Good Neighbors
With Thanksgiving arriving Thursday, I have been contemplating gratitude. Grateful for my family, for my friends from across my life and across the country, and especially grateful these days for the warm and supportive community of neighbors we have here in Santa Fe. Twenty years ago, when Jeff bought our first condo, preconstruction, in Zocalo, a new condominium community designed by the Mexican architect Ricardo Legorreta, we thought of it as a vacation home. At that time, he had an apartment in New York, and I had my condominium in Santa Monica as well as a place in Cambridge that I shared with my dear friend Cathy. Too many places. When Jeff proposed to me, he teasingly framed it as a real estate consolidation.
By the time we moved into Zocalo we were down to three homes and before long just Santa Monica and Santa Fe. Like us most of our neighbors here were part time residents who we would smile and wave to but didn't really know. Over the years, we made friends with our close neighbors, but we were still coming and going frequently. With retirement just a few years away, we made a commitment to live here and moved to a larger home a few doors up the street.
Today we stop and talk to our neighbors as we walk the dog or chat with them around the pool. Now they are true friends, not just neighbors—people you can trust with your stories. There are monthly gatherings for cocktails, barbeques in back yards, dinners out together and when times prove difficult, drives to doctors or urgent care. There's a women's group, a book club, yoga classes, Crafternoons for knitting and a few mah jongg players in the clubhouse on Sundays.
I have written before about my early childhood neighborhood on Woolman Street in Butte, a kid's memory of a happy place. I shared my nostalgia for Ocean Park, where I loved having one of my best friends, Charlotte, as a next-door neighbor. In many ways the neighborliness that I feel here reminds of life on Brookshire Avenue in Ventura where I lived from sixth grade until I left for college. Everyone knew most every family up and down the block. Kids played together, I babysat for them, parents had cocktails together and watched out for us even if they didn't always manage to keep us out of trouble.
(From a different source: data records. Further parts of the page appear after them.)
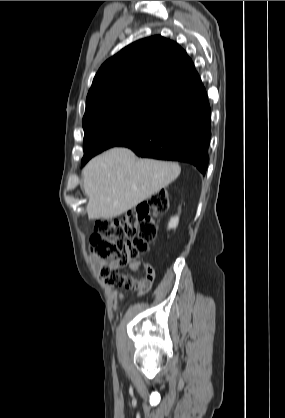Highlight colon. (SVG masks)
<instances>
[{
    "mask_svg": "<svg viewBox=\"0 0 285 418\" xmlns=\"http://www.w3.org/2000/svg\"><path fill=\"white\" fill-rule=\"evenodd\" d=\"M169 209V192L160 190L121 218L98 220L89 237V250L100 262V278L111 286L125 285L120 274L149 251L158 236L155 218ZM136 288L142 291L139 285Z\"/></svg>",
    "mask_w": 285,
    "mask_h": 418,
    "instance_id": "1",
    "label": "colon"
}]
</instances>
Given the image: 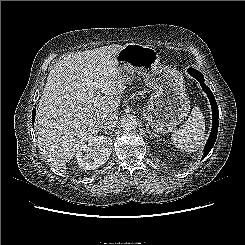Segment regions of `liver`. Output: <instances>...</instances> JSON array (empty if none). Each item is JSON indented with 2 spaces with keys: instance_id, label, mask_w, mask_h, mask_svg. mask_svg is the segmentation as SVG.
I'll list each match as a JSON object with an SVG mask.
<instances>
[{
  "instance_id": "obj_1",
  "label": "liver",
  "mask_w": 245,
  "mask_h": 245,
  "mask_svg": "<svg viewBox=\"0 0 245 245\" xmlns=\"http://www.w3.org/2000/svg\"><path fill=\"white\" fill-rule=\"evenodd\" d=\"M122 48L113 44L72 53L47 77L37 108L38 144L47 162L62 173L75 153L98 134L102 118L118 115L126 87L116 61Z\"/></svg>"
}]
</instances>
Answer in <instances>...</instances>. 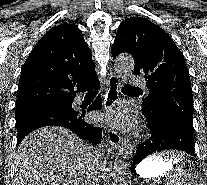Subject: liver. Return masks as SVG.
<instances>
[{
  "label": "liver",
  "mask_w": 207,
  "mask_h": 185,
  "mask_svg": "<svg viewBox=\"0 0 207 185\" xmlns=\"http://www.w3.org/2000/svg\"><path fill=\"white\" fill-rule=\"evenodd\" d=\"M13 185H84L93 169V147L65 127L29 133L15 153Z\"/></svg>",
  "instance_id": "obj_1"
}]
</instances>
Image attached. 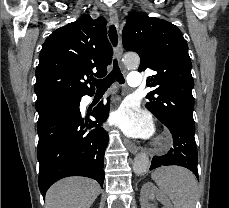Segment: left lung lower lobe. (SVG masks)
Instances as JSON below:
<instances>
[{
  "label": "left lung lower lobe",
  "instance_id": "left-lung-lower-lobe-1",
  "mask_svg": "<svg viewBox=\"0 0 229 208\" xmlns=\"http://www.w3.org/2000/svg\"><path fill=\"white\" fill-rule=\"evenodd\" d=\"M173 136V148L167 155L154 157L150 170L160 166L178 165L191 170L198 179V155L194 138L195 129L184 123H163Z\"/></svg>",
  "mask_w": 229,
  "mask_h": 208
}]
</instances>
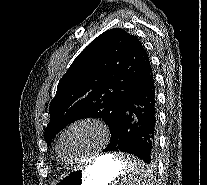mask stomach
Here are the masks:
<instances>
[{"mask_svg": "<svg viewBox=\"0 0 207 185\" xmlns=\"http://www.w3.org/2000/svg\"><path fill=\"white\" fill-rule=\"evenodd\" d=\"M121 170L122 164L116 156L104 154L91 165L58 178L53 185H109Z\"/></svg>", "mask_w": 207, "mask_h": 185, "instance_id": "1", "label": "stomach"}]
</instances>
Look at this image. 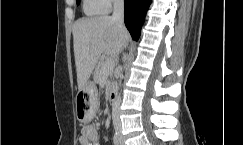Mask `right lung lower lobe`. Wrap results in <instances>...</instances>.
<instances>
[{
  "label": "right lung lower lobe",
  "instance_id": "1",
  "mask_svg": "<svg viewBox=\"0 0 243 145\" xmlns=\"http://www.w3.org/2000/svg\"><path fill=\"white\" fill-rule=\"evenodd\" d=\"M151 0H124L125 25L132 38L138 40Z\"/></svg>",
  "mask_w": 243,
  "mask_h": 145
}]
</instances>
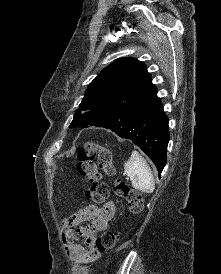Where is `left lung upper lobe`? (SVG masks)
I'll use <instances>...</instances> for the list:
<instances>
[{"label":"left lung upper lobe","mask_w":221,"mask_h":274,"mask_svg":"<svg viewBox=\"0 0 221 274\" xmlns=\"http://www.w3.org/2000/svg\"><path fill=\"white\" fill-rule=\"evenodd\" d=\"M151 81L146 65L135 58L119 59L104 68L88 86L70 127L96 123L94 111L138 97Z\"/></svg>","instance_id":"5c2ea615"}]
</instances>
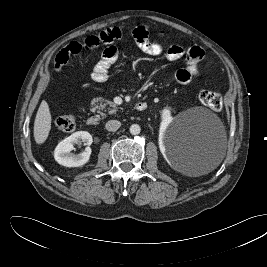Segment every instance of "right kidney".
I'll use <instances>...</instances> for the list:
<instances>
[{
	"label": "right kidney",
	"instance_id": "ca27d5eb",
	"mask_svg": "<svg viewBox=\"0 0 267 267\" xmlns=\"http://www.w3.org/2000/svg\"><path fill=\"white\" fill-rule=\"evenodd\" d=\"M83 142L88 145L85 151L80 154L70 153L74 149V144ZM93 142L92 136L87 131H78L62 140L55 148L54 158L62 166L65 167H80L86 164L91 155V148L89 147Z\"/></svg>",
	"mask_w": 267,
	"mask_h": 267
}]
</instances>
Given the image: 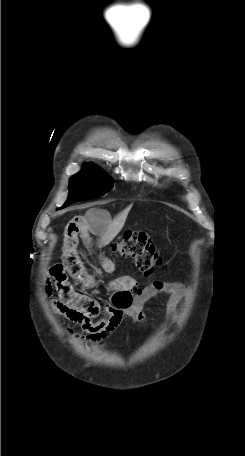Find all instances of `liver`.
I'll list each match as a JSON object with an SVG mask.
<instances>
[{
  "label": "liver",
  "instance_id": "liver-1",
  "mask_svg": "<svg viewBox=\"0 0 245 456\" xmlns=\"http://www.w3.org/2000/svg\"><path fill=\"white\" fill-rule=\"evenodd\" d=\"M131 207L132 206L130 205L124 209L120 214H118L113 220L109 222L104 232L101 234L100 239L98 240V247L101 248L108 245L118 235L125 224Z\"/></svg>",
  "mask_w": 245,
  "mask_h": 456
}]
</instances>
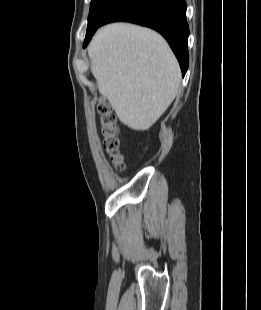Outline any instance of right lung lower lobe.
<instances>
[{"label":"right lung lower lobe","instance_id":"right-lung-lower-lobe-1","mask_svg":"<svg viewBox=\"0 0 261 310\" xmlns=\"http://www.w3.org/2000/svg\"><path fill=\"white\" fill-rule=\"evenodd\" d=\"M114 21L136 23L161 33L175 53L182 74L185 75L189 64L187 50L189 27L186 21L184 0H127L115 9L101 25ZM98 27L86 34L84 47L87 46Z\"/></svg>","mask_w":261,"mask_h":310}]
</instances>
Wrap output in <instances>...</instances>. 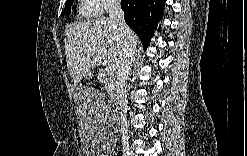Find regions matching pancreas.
Listing matches in <instances>:
<instances>
[{
	"mask_svg": "<svg viewBox=\"0 0 247 156\" xmlns=\"http://www.w3.org/2000/svg\"><path fill=\"white\" fill-rule=\"evenodd\" d=\"M113 78L114 76L112 74L101 72L99 74V80L105 84V89L110 92L112 90L113 85Z\"/></svg>",
	"mask_w": 247,
	"mask_h": 156,
	"instance_id": "1",
	"label": "pancreas"
}]
</instances>
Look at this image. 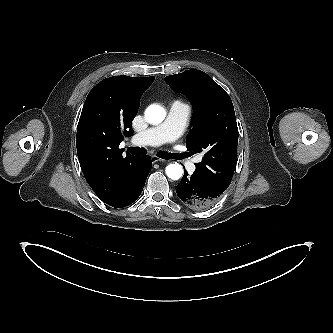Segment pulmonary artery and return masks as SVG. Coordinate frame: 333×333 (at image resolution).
<instances>
[{"mask_svg": "<svg viewBox=\"0 0 333 333\" xmlns=\"http://www.w3.org/2000/svg\"><path fill=\"white\" fill-rule=\"evenodd\" d=\"M191 113V107L187 103L176 100L168 111L164 122L149 128L144 132L136 134L132 142L136 145L158 146L163 143L173 142L184 132ZM186 168L193 172L195 170L194 162H187Z\"/></svg>", "mask_w": 333, "mask_h": 333, "instance_id": "pulmonary-artery-1", "label": "pulmonary artery"}]
</instances>
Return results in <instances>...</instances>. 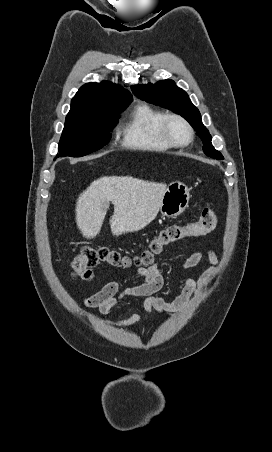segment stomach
Listing matches in <instances>:
<instances>
[{"label": "stomach", "mask_w": 272, "mask_h": 452, "mask_svg": "<svg viewBox=\"0 0 272 452\" xmlns=\"http://www.w3.org/2000/svg\"><path fill=\"white\" fill-rule=\"evenodd\" d=\"M190 197V190L184 183H170L162 198L161 215L168 218L180 215L188 207Z\"/></svg>", "instance_id": "stomach-1"}]
</instances>
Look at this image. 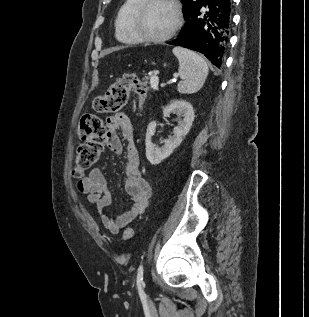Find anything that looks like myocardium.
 <instances>
[{
	"label": "myocardium",
	"mask_w": 309,
	"mask_h": 317,
	"mask_svg": "<svg viewBox=\"0 0 309 317\" xmlns=\"http://www.w3.org/2000/svg\"><path fill=\"white\" fill-rule=\"evenodd\" d=\"M155 3H166L170 5L175 13V23L171 30L166 34L158 37L144 34L140 28L139 23L146 12V10ZM183 24V13L181 6L177 0H142V2L133 11L130 19V27L133 34L140 42L145 43H162L171 39L181 28Z\"/></svg>",
	"instance_id": "myocardium-1"
}]
</instances>
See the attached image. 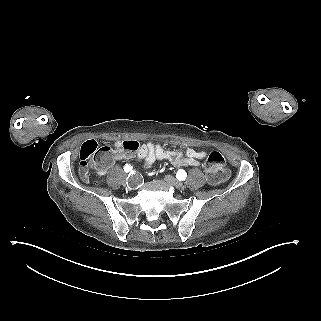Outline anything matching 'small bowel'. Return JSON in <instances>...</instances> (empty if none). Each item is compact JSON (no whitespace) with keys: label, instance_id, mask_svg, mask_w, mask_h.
Returning a JSON list of instances; mask_svg holds the SVG:
<instances>
[{"label":"small bowel","instance_id":"small-bowel-1","mask_svg":"<svg viewBox=\"0 0 321 321\" xmlns=\"http://www.w3.org/2000/svg\"><path fill=\"white\" fill-rule=\"evenodd\" d=\"M97 149L98 145L95 140H87L81 147L80 155L87 151H99L107 157V160L99 164L96 168V172L99 176L105 175L116 161L130 158L133 155L122 148V143L120 141H113L112 147L104 146L99 150ZM205 157L206 152L204 151H197L194 149H187L185 151H168L160 144L155 143L141 145L140 149L136 152V160L144 162L146 167L150 166L157 160H167L176 166H199L201 164V160ZM83 180L87 181L89 178H83Z\"/></svg>","mask_w":321,"mask_h":321}]
</instances>
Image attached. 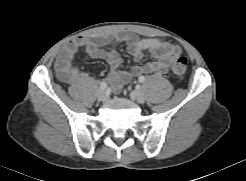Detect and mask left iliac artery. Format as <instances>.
<instances>
[{
	"instance_id": "1",
	"label": "left iliac artery",
	"mask_w": 246,
	"mask_h": 181,
	"mask_svg": "<svg viewBox=\"0 0 246 181\" xmlns=\"http://www.w3.org/2000/svg\"><path fill=\"white\" fill-rule=\"evenodd\" d=\"M138 80L140 83H144L146 81V78L145 76H140Z\"/></svg>"
}]
</instances>
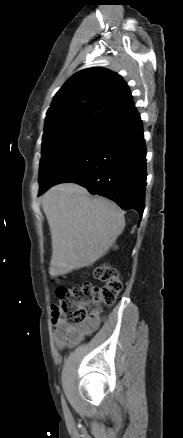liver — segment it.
<instances>
[{
  "label": "liver",
  "instance_id": "6515ba94",
  "mask_svg": "<svg viewBox=\"0 0 183 438\" xmlns=\"http://www.w3.org/2000/svg\"><path fill=\"white\" fill-rule=\"evenodd\" d=\"M42 208L51 232L52 277L95 263L125 228L124 213L115 203L92 197L74 183L49 189L42 198Z\"/></svg>",
  "mask_w": 183,
  "mask_h": 438
}]
</instances>
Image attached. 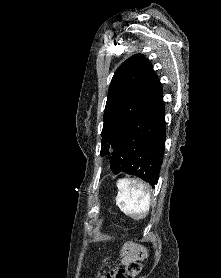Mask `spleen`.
<instances>
[{
  "mask_svg": "<svg viewBox=\"0 0 221 278\" xmlns=\"http://www.w3.org/2000/svg\"><path fill=\"white\" fill-rule=\"evenodd\" d=\"M116 205L126 215L143 219L150 209V194L146 185L134 179H120L117 182Z\"/></svg>",
  "mask_w": 221,
  "mask_h": 278,
  "instance_id": "obj_1",
  "label": "spleen"
}]
</instances>
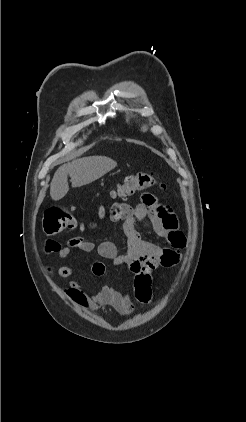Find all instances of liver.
<instances>
[{
  "label": "liver",
  "instance_id": "6515ba94",
  "mask_svg": "<svg viewBox=\"0 0 246 422\" xmlns=\"http://www.w3.org/2000/svg\"><path fill=\"white\" fill-rule=\"evenodd\" d=\"M117 163L102 156L83 157L60 166L50 184V196L57 201L69 191L67 181L71 178L72 187H80L92 183L116 167Z\"/></svg>",
  "mask_w": 246,
  "mask_h": 422
}]
</instances>
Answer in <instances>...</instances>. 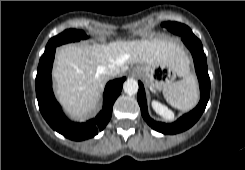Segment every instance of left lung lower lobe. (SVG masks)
<instances>
[{"label":"left lung lower lobe","mask_w":245,"mask_h":170,"mask_svg":"<svg viewBox=\"0 0 245 170\" xmlns=\"http://www.w3.org/2000/svg\"><path fill=\"white\" fill-rule=\"evenodd\" d=\"M181 38L184 44L191 51L196 74L200 85V102L195 109L180 117L176 122L166 124L156 122L150 118L147 110V102L143 84L139 81V91L137 95L138 103L141 108V114L144 120L155 130L163 134H176L183 132L193 126L202 115L206 108L210 95V78L206 62V55L203 51L201 41L192 33L189 27L182 29Z\"/></svg>","instance_id":"1"}]
</instances>
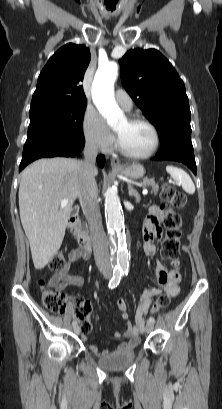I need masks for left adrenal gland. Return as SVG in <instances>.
I'll return each mask as SVG.
<instances>
[{
  "label": "left adrenal gland",
  "instance_id": "1",
  "mask_svg": "<svg viewBox=\"0 0 222 409\" xmlns=\"http://www.w3.org/2000/svg\"><path fill=\"white\" fill-rule=\"evenodd\" d=\"M128 194H129V196H134L136 203L140 202L141 197H140L139 193L137 192V190H135L134 187L131 184L128 185Z\"/></svg>",
  "mask_w": 222,
  "mask_h": 409
}]
</instances>
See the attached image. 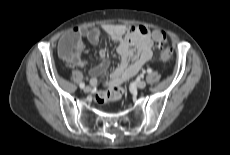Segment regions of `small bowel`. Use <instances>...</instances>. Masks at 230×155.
<instances>
[{"label":"small bowel","mask_w":230,"mask_h":155,"mask_svg":"<svg viewBox=\"0 0 230 155\" xmlns=\"http://www.w3.org/2000/svg\"><path fill=\"white\" fill-rule=\"evenodd\" d=\"M103 31L112 41L118 43L117 52L121 56L119 65L113 70L109 80L106 82L107 86L111 88L134 76L145 63L152 59L153 42L155 41L153 34L155 31L151 33L144 26L126 27L122 24L105 25ZM68 34H74L79 38V45L72 62L77 66H84L86 61L80 57V51L83 46L82 38H86L92 45H97L101 32L97 28L76 27ZM108 65L109 62L105 51H100L99 62L90 68V74L93 76L90 84L93 87H97L99 84L96 76L105 73Z\"/></svg>","instance_id":"1"}]
</instances>
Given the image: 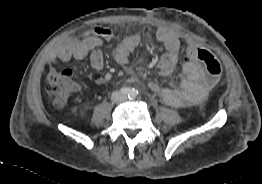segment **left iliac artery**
Listing matches in <instances>:
<instances>
[{
    "mask_svg": "<svg viewBox=\"0 0 262 184\" xmlns=\"http://www.w3.org/2000/svg\"><path fill=\"white\" fill-rule=\"evenodd\" d=\"M139 91L137 89H133V92L130 94L129 98L134 99L138 95Z\"/></svg>",
    "mask_w": 262,
    "mask_h": 184,
    "instance_id": "obj_1",
    "label": "left iliac artery"
}]
</instances>
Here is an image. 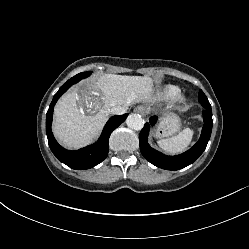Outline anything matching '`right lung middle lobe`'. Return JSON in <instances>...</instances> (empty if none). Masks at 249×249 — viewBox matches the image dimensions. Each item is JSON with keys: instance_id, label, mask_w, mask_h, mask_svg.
<instances>
[{"instance_id": "1", "label": "right lung middle lobe", "mask_w": 249, "mask_h": 249, "mask_svg": "<svg viewBox=\"0 0 249 249\" xmlns=\"http://www.w3.org/2000/svg\"><path fill=\"white\" fill-rule=\"evenodd\" d=\"M91 74V72H83V73H79V76H82L83 78L88 77Z\"/></svg>"}]
</instances>
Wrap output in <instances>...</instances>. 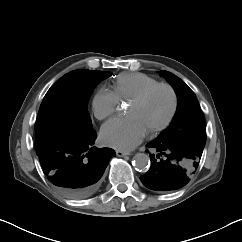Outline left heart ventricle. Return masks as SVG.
<instances>
[{
    "instance_id": "left-heart-ventricle-1",
    "label": "left heart ventricle",
    "mask_w": 242,
    "mask_h": 242,
    "mask_svg": "<svg viewBox=\"0 0 242 242\" xmlns=\"http://www.w3.org/2000/svg\"><path fill=\"white\" fill-rule=\"evenodd\" d=\"M172 95L169 90L159 88L142 103L129 102L126 112L134 116L148 132L163 123L172 109Z\"/></svg>"
}]
</instances>
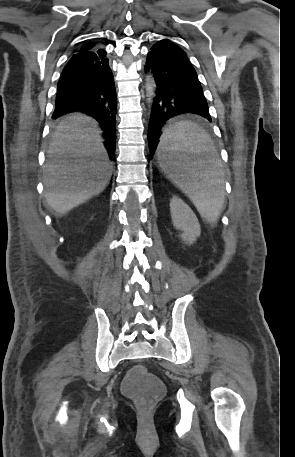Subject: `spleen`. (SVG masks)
<instances>
[{"instance_id":"3e777b00","label":"spleen","mask_w":295,"mask_h":457,"mask_svg":"<svg viewBox=\"0 0 295 457\" xmlns=\"http://www.w3.org/2000/svg\"><path fill=\"white\" fill-rule=\"evenodd\" d=\"M199 152L212 155L210 137L198 124L178 121L163 131L157 156L162 169L191 199L201 217L212 223L224 203V177L219 162L196 158Z\"/></svg>"}]
</instances>
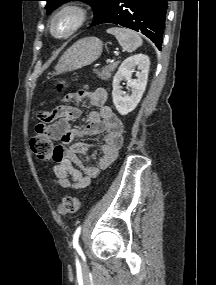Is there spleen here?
<instances>
[{
  "label": "spleen",
  "instance_id": "3e777b00",
  "mask_svg": "<svg viewBox=\"0 0 216 285\" xmlns=\"http://www.w3.org/2000/svg\"><path fill=\"white\" fill-rule=\"evenodd\" d=\"M107 33L116 37L121 47L127 52H133L143 43L141 37L134 31L126 28L113 27Z\"/></svg>",
  "mask_w": 216,
  "mask_h": 285
}]
</instances>
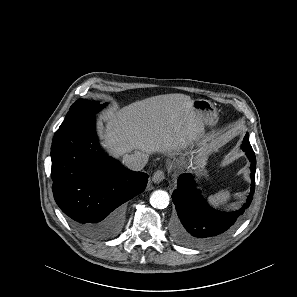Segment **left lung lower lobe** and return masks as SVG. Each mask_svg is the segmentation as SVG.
Listing matches in <instances>:
<instances>
[{
	"label": "left lung lower lobe",
	"mask_w": 297,
	"mask_h": 297,
	"mask_svg": "<svg viewBox=\"0 0 297 297\" xmlns=\"http://www.w3.org/2000/svg\"><path fill=\"white\" fill-rule=\"evenodd\" d=\"M251 162V188L244 205L234 212H219L206 203L196 189L193 176L182 174L172 194L179 221L173 226L175 242L187 247H201L214 243L226 235L241 220L250 206L255 189L256 158L253 150L243 148Z\"/></svg>",
	"instance_id": "1"
}]
</instances>
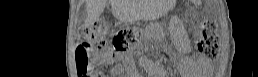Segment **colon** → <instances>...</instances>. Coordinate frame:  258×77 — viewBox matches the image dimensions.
Here are the masks:
<instances>
[{"mask_svg":"<svg viewBox=\"0 0 258 77\" xmlns=\"http://www.w3.org/2000/svg\"><path fill=\"white\" fill-rule=\"evenodd\" d=\"M76 55L78 73L88 76L96 71L90 62L89 53L93 50L105 49L108 45L107 25L104 21H96L81 28ZM136 40V34L130 30H121L113 38V48L117 51L127 50ZM219 36L211 22H204L198 39V50L206 59H216L219 55Z\"/></svg>","mask_w":258,"mask_h":77,"instance_id":"obj_1","label":"colon"}]
</instances>
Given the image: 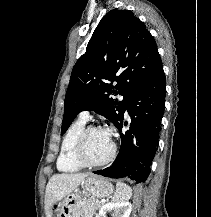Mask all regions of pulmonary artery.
<instances>
[{
  "mask_svg": "<svg viewBox=\"0 0 211 217\" xmlns=\"http://www.w3.org/2000/svg\"><path fill=\"white\" fill-rule=\"evenodd\" d=\"M79 117L85 121L89 120L90 114L88 111H82L79 115Z\"/></svg>",
  "mask_w": 211,
  "mask_h": 217,
  "instance_id": "pulmonary-artery-1",
  "label": "pulmonary artery"
}]
</instances>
While there are younger couples in Zocalo there are few children although young Eva down the street does her best to befriend us and our dog Archie as she scooters down Avenida Rincon. Retired, we have time to get to know one another, to appreciate the creative energy and talents of our friends, to give back to our community. And to appreciate Legorreta's bold, brightly colored contemporary architecture as we walk about the neighborhood.